Tyler DeWitt wrote:
I was curious if anybody knew of some software that tracked the memory
and cpu usage of each servlet that was running on a Tomcat instance. I am
looking to be able to say "Servlet A is using 2%CPU and 10 mb of heap and
Servlet B is using 2% CPU and 200 mb of heap." I need to be able to do this
because the company I work for uses a Tomcat server running 20 servlets.
Occasionally, a servlet will begin consuming huge amounts of resources
(either CPU or memory).
If it is really occasionally, then a continuous metering might not be
that good; more effective would be to be able to gather data when the
abnormal situation arises.
Our only diagnostic tool tells us that Tomcat is consuming resources, it
> does not pinpoint the actual misbehaving servlet.
As for CPU (this depends on platform of course, which you did not
identify):
- you can get a thread dump of the JVM, which will (among other
things) disclose what was running at the time of the thread
dump
- you may be able to see per-thread CPU statistics from the OS
level (this is the platform-dependent part!), and correlate
them with the thread information in the thread dump; this should
give you enough to identify the CPU hog; most of the time when
I've seen issues with Tomcat eating all of the CPU it has been
either a servlet (or something called via a servlet) stuck in
a loop for some oversight in application logic, or alternatively
it has been the garbage collector trying to survive from
an application that leaks memory
Then to memory usage issues; my recommendation is YourKit memory
profiler (http://www.yourkit.com/).
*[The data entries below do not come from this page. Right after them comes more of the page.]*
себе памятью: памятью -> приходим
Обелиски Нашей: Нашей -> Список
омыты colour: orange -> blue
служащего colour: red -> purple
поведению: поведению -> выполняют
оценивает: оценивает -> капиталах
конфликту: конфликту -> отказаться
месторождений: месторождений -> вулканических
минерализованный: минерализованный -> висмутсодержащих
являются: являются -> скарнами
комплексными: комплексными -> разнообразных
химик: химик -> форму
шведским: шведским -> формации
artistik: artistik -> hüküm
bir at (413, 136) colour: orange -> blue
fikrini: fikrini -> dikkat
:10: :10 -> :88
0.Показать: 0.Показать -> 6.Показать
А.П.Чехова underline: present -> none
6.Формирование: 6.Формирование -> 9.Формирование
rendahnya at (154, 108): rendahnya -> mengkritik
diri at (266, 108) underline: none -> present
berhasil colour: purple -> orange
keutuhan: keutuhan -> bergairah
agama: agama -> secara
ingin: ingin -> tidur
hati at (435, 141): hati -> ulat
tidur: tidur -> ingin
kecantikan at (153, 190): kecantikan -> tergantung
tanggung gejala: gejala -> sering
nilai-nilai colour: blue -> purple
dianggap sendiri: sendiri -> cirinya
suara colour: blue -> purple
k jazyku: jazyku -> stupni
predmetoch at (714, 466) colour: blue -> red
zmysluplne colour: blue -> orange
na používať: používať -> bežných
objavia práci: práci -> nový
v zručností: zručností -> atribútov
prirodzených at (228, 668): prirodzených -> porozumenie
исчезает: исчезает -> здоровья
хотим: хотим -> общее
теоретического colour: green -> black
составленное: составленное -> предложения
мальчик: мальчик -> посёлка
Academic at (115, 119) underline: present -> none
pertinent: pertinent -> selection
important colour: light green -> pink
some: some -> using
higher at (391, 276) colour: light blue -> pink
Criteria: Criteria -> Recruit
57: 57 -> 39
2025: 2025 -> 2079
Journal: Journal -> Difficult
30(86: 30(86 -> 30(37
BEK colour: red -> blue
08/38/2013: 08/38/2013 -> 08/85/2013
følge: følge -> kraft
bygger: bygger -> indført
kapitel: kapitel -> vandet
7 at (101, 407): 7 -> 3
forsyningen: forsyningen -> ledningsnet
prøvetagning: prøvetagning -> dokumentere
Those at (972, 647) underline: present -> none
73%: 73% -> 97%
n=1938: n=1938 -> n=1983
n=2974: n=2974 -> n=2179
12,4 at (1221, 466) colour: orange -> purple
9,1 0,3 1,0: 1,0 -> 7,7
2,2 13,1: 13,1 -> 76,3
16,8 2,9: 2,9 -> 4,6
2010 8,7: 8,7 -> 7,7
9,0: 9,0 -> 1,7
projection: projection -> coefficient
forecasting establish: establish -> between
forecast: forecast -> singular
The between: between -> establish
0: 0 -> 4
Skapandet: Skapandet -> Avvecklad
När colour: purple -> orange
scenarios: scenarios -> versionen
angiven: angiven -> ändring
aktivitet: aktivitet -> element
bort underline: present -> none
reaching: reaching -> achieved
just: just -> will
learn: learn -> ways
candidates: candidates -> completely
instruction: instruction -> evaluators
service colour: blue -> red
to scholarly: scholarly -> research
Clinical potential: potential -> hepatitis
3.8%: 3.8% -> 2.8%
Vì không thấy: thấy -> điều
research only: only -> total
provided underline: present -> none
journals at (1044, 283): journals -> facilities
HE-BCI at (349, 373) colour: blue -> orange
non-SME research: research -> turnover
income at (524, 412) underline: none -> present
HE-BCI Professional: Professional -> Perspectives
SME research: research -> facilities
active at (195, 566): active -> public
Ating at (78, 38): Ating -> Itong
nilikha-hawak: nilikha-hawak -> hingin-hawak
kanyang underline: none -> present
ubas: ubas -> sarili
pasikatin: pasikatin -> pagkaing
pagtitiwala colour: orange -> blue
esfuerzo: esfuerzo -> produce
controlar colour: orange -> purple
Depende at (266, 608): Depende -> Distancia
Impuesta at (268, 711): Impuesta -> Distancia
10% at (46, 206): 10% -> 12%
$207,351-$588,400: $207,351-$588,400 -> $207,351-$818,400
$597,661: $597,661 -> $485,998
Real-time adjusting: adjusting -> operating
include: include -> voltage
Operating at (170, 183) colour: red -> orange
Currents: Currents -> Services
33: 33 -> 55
YourKit will give you the tools
to take a memory snapshot at the time your application is having
problems with memory usage (or can even take a snapshot by itself
when memory usage exceeds a pre-set threshold). This snapshot can
then be analyzed off-line to find out the object reference graphs
in the running application. A big plus in this way of analyzing
memory issues is the non-intrusiveness - and from that the extremely
low impact (I haven't been able to notice any - something might be
visible if measuring with accurate timing tools) to the runtime
performance (except for the moments when a snapshot is just being
taken; at those point the JVM may freeze completely for a short
while).
No coding, no recompilation required.